It seems a huge waste of 3 sweatshirts, but if your SO has extra unworn ones or you score at the Goodwill, it gives them another great life. Can you imagine this done in cream, with gold anchor-embossed buttons for a sailor look? Or seafoam green, with pearl buttons? Or two-toned: heather gray on top with black at the waist? The options are endless…and only limited by your imagination!
Plus-don’t throw away the top parts of your sweatshirts..more tutorials on what to do with those are on the way!
For reference purposes: I am a Misses’ Small/Medium, 4/6 – I am 5’6″ tall and my measurements are 33.5 – 27 – 34.5. I used two Men’s XL sweatshirts for Part A/B – and for Part C I used an Men’s L sweatshirt.<
Cool. This is really creative. I've been brainstorming about a similar project. I have an old college sweatshirt from my dorm days. It's a zip-up hoodi, but I've never worn it.
Forget the memories- I'm trying to make fashion. The only question is what?
i love your tutorials but i'm very much a beginner…any chance you have any video tutorials??? because i want to do this stuff, but the written instructions get a little confusing at times for me! you should totally do youtube tuturials! please?????

Set of tasks:
1: Summarize the sweatshirt refashion post above in two sentences.
2: Answer these questions from the sweatshirt refashion post above:
(a) What two-toned combination does the post suggest?
(b) What size of sweatshirt was used for Part C?
(c) On what platform does a commenter ask for tutorials?
3: Reproduce the passage of the sweatshirt refashion post above starting at "For reference purposes: I" and ending at "question is what?".

Dataset section:
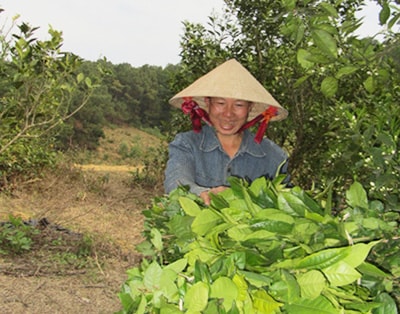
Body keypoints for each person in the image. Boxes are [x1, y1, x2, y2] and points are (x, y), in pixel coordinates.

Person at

Task answers:
1: The project uses three sweatshirts, and the post suggests other color and button options and promises more tutorials for the unused top parts. The writer lists body measurements and the sweatshirt sizes used, and commenters reply, one planning a similar project and another asking for video tutorials.

2:
(a) Heather gray on top with black at the waist.
(b) A Men's L.
(c) YouTube.

3:
For reference purposes: I am a Misses’ Small/Medium, 4/6 – I am 5’6″ tall and my measurements are 33.5 – 27 – 34.5. I used two Men’s XL sweatshirts for Part A/B – and for Part C I used an Men’s L sweatshirt.<
Cool. This is really creative. I've been brainstorming about a similar project. I have an old college sweatshirt from my dorm days. It's a zip-up hoodi, but I've never worn it.
Forget the memories- I'm trying to make fashion. The only question is what?